On Fri, Nov 13, 2015 at 08:47:20AM -0700, Jens Axboe wrote:
> On 11/10/2015 11:14 PM, Darrick J. Wong wrote:
> >On Wed, Nov 11, 2015 at 05:30:07AM +0000, Seymour, Shane M wrote:
> >>A quick question about this part of the patch:
> >>
> >>>+	uint64_t end = start + len - 1;
> >>
> >>>+	if (end >= i_size_read(bdev->bd_inode))
> >>  		return -EINVAL;
> >>
> >>>+	/* Invalidate the page cache, including dirty pages */
> >>>+	mapping = bdev->bd_inode->i_mapping;
> >>>+	truncate_inode_pages_range(mapping, start, end);
> >>
> >>blk_ioctl_zeroout accepts unsigned values for start and end (uint64_t) but
> >>loff_t types are turned from i_size_read() and passed as the 2nd and 3rd
> >>values to truncate_inode_pages_range() and loff_t is a signed value.
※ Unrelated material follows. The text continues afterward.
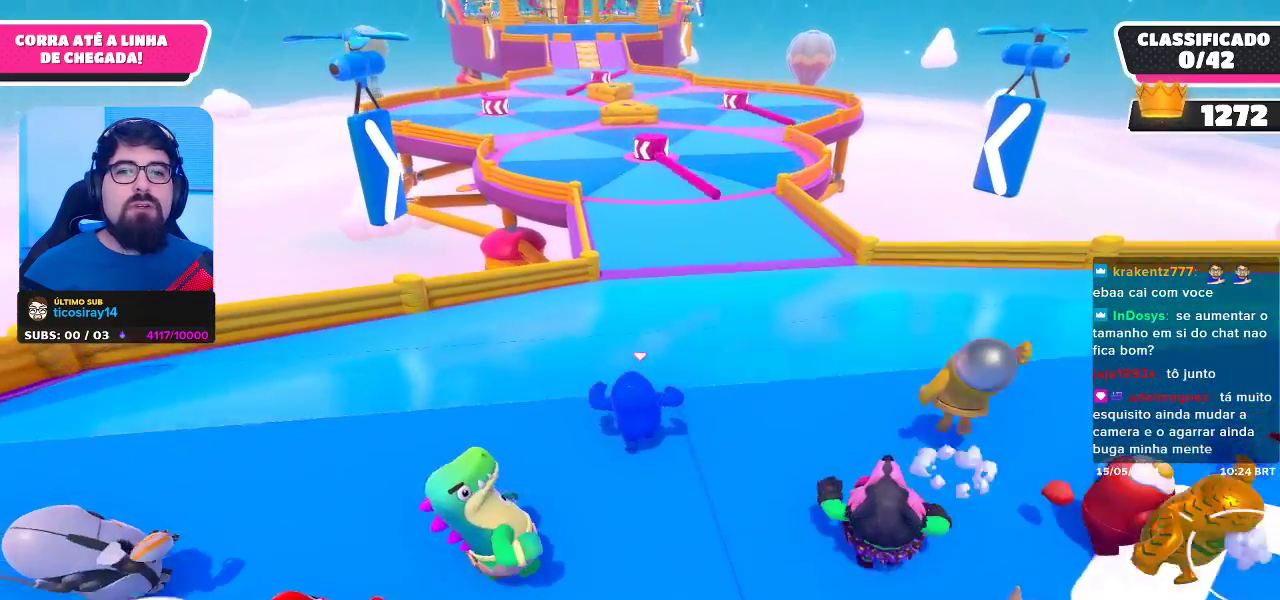
{"buttons": [], "left_stick": "up", "right_stick": "center", "events": [[167, "A", "up"]]}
It
> >>should be possible to pass in some values would overflow the calculation of
> >>end causing the test on the value of end and the result of i_size_read to
> >>pass but then end up passing a large unsigned value for in start that would
> >>be implicitly converted to signed in truncate_inode_pages_range. I was
> >>wondering if you'd tested passing in data that would cause sign conversion
> >>issues when passed into truncate_inode_pages_range (does it handle it
> >>gracefully?) or should this code:
> >>
> >>	if (start & 511)
> >>  		return -EINVAL;
> >>  	if (len & 511)
> >>  		return -EINVAL;
> >>
> >>be something more like this (for better sanity checking of your arguments)
> >>which will ensure that you don't have implicit conversion issues from
> >>unsigned to signed and ensure that the result of adding them together won't
> >>either:
> >>
> >>	if ((start & 511) || (start > (uint64_t)LLONG_MAX))
> >>  		return -EINVAL;
> >>  	if ((len & 511) ) || (len > (uint64_t)LLONG_MAX))
> >>  		return -EINVAL;
> >>	if (end > (uint64_t)LLONG_MAX)
> >>		return -EINVAL;
> >>
> >>My apologies in advance if I've made a mistake when looking at this and my
> >>concerns about unsigned values being implicitly converted to signed are
> >>unfounded (I would have hoped for compiler warnings about any implicit
> >>conversions though).
> >
> >I don't have a device large enough to test for signedness errors, since passing
> >huge values for start and len never make it past the i_size_read check.
> >However, I do see that I forgot to check the padding values, so I'll update
> >that.
> 
> modprobe null_blk nr_devices=1 gb=512000

I tried doing that for some huge device sizes and this is what I saw:

# modprobe null_blk nr_devices=1 gb=17179869184
modprobe: ERROR: could not insert 'null_blk': Numerical result out of range
# modprobe null_blk nr_devices=1 gb=8589934591
modprobe: ERROR: could not insert 'null_blk': Numerical result out of range
# modprobe null_blk nr_devices=1 gb=8589934592
modprobe: ERROR: could not insert 'null_blk': Numerical result out of range
# modprobe null_blk nr_devices=1 gb=4294967295
modprobe: ERROR: could not insert 'null_blk': Numerical result out of range
# modprobe null_blk nr_devices=1 gb=4294967294
modprobe: ERROR: could not insert 'null_blk': Numerical result out of range
# modprobe null_blk nr_devices=1 gb=2147483647
# lsblk /dev/nullb0
NAME   MAJ:MIN RM SIZE RO TYPE MOUNTPOINT
nullb0 249:0    0   2E  0 disk 

Looks like the biggest nullblk device I can create is 2E?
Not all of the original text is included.